→ What is expected
Below are the records; pull every line that includes "iqtisadiyyatın".

→ Record excerpts
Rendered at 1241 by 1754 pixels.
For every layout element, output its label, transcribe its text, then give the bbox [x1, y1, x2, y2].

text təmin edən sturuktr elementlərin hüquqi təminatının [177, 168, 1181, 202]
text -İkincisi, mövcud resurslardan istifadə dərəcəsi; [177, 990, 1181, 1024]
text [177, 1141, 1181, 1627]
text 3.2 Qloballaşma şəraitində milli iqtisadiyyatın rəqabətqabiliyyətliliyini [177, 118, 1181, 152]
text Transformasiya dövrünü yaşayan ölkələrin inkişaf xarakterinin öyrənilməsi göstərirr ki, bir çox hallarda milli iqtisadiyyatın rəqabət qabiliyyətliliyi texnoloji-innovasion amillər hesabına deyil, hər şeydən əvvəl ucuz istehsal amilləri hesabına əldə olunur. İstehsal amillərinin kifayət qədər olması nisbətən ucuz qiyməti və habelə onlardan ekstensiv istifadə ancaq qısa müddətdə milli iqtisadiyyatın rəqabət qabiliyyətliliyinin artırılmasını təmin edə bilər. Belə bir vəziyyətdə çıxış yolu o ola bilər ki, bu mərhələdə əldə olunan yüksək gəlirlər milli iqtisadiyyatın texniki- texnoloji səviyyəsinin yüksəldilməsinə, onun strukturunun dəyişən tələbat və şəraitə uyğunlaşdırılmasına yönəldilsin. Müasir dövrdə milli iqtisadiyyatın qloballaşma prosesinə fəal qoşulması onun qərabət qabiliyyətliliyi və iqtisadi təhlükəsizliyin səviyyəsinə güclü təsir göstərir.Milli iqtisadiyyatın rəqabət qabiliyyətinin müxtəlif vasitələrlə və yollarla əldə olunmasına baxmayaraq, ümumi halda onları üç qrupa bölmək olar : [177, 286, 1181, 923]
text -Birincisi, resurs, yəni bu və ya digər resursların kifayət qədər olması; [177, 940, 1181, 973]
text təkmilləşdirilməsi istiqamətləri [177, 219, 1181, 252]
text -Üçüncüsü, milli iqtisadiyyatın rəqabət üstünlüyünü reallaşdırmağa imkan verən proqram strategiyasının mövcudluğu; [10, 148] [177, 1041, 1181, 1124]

→ Result
text 3.2 Qloballaşma şəraitində milli iqtisadiyyatın rəqabətqabiliyyətliliyini [177, 118, 1181, 152]
text Transformasiya dövrünü yaşayan ölkələrin inkişaf xarakterinin öyrənilməsi göstərirr ki, bir çox hallarda milli iqtisadiyyatın rəqabət qabiliyyətliliyi texnoloji-innovasion amillər hesabına deyil, hər şeydən əvvəl ucuz istehsal amilləri hesabına əldə olunur. İstehsal amillərinin kifayət qədər olması nisbətən ucuz qiyməti və habelə onlardan ekstensiv istifadə ancaq qısa müddətdə milli iqtisadiyyatın rəqabət qabiliyyətliliyinin artırılmasını təmin edə bilər. Belə bir vəziyyətdə çıxış yolu o ola bilər ki, bu mərhələdə əldə olunan yüksək gəlirlər milli iqtisadiyyatın texniki- texnoloji səviyyəsinin yüksəldilməsinə, onun strukturunun dəyişən tələbat və şəraitə uyğunlaşdırılmasına yönəldilsin. Müasir dövrdə milli iqtisadiyyatın qloballaşma prosesinə fəal qoşulması onun qərabət qabiliyyətliliyi və iqtisadi təhlükəsizliyin səviyyəsinə güclü təsir göstərir.Milli iqtisadiyyatın rəqabət qabiliyyətinin müxtəlif vasitələrlə və yollarla əldə olunmasına baxmayaraq, ümumi halda onları üç qrupa bölmək olar : [177, 286, 1181, 923]
text -Üçüncüsü, milli iqtisadiyyatın rəqabət üstünlüyünü reallaşdırmağa imkan verən proqram strategiyasının mövcudluğu; [10, 148] [177, 1041, 1181, 1124]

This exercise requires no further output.